◆ TESTO ESTRATTO
A) La riproposizione nel settore sportivo giovanile, che non possiede ancora, in maniera sufficientemente affermata e diffusa, un sistema proprio di obiettivi e di metodologie funzionali al loro raggiungimento, di modelli simili a quelle caratterizzanti il settore adulto. Il bambino, prima di essere un bambino che corre dietro ad un pallone, è già un piccolo calciatore, la bambina che salta e fa capriole su una pedana è già una piccola ginnasta: bisogna tirare fuori da loro tutto nel più breve tempo possibile, selezionare, condurre verso direzioni e con modalità che potrebbero non corrispondere ai bisogni, ai desideri, alle capacità ed alle prerogative di quel particolare bambino in quel peculiare momento del suo percorso evolutivo.

B) La proposta, all’interno delle 3 o 4 ore settimanali dedicate allo sport, di attività ripetitive, con contenuti ludici ridotti ai minimi termini e orientate principalmente verso un modello di agonismo più adulto che infantile, che confina la competizione nel contesto di quel dato evento senza farne, come per l’adulto, il fondamento della propria identità sociale.

◆ CONSEGNA
Riscrivi il passo del testo sullo sport giovanile che comincia con le parole "A) La riproposizione" e si chiude dopo "suo percorso evolutivo.", cambiando "pedana" in "trave".

◆ ESTRATTI DEI DATI
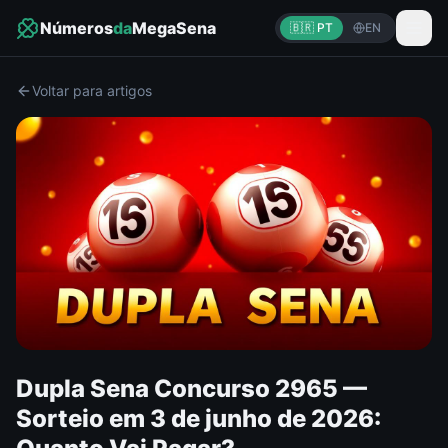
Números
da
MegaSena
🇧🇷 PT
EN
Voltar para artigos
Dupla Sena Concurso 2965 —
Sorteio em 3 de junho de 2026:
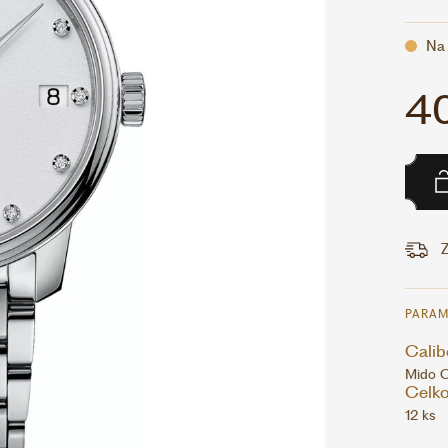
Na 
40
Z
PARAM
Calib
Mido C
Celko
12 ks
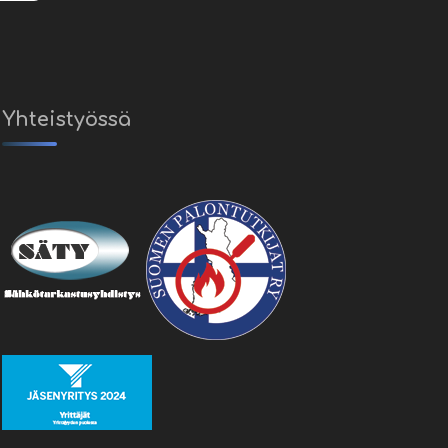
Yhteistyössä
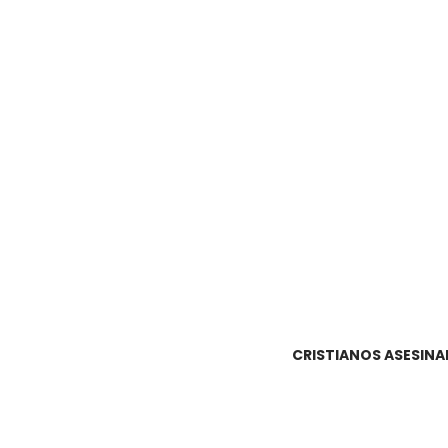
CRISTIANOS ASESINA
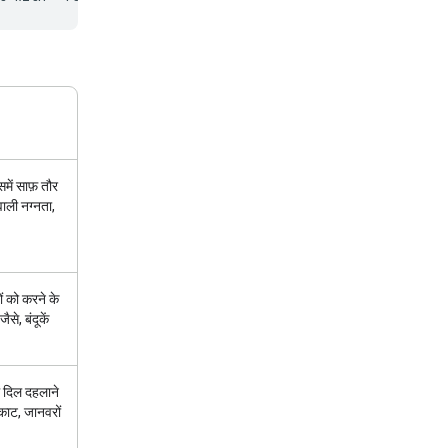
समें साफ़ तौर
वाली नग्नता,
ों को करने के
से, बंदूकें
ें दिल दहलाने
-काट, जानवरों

◆ SOLUZIONE
A) La riproposizione nel settore sportivo giovanile, che non possiede ancora, in maniera sufficientemente affermata e diffusa, un sistema proprio di obiettivi e di metodologie funzionali al loro raggiungimento, di modelli simili a quelle caratterizzanti il settore adulto. Il bambino, prima di essere un bambino che corre dietro ad un pallone, è già un piccolo calciatore, la bambina che salta e fa capriole su una trave è già una piccola ginnasta: bisogna tirare fuori da loro tutto nel più breve tempo possibile, selezionare, condurre verso direzioni e con modalità che potrebbero non corrispondere ai bisogni, ai desideri, alle capacità ed alle prerogative di quel particolare bambino in quel peculiare momento del suo percorso evolutivo.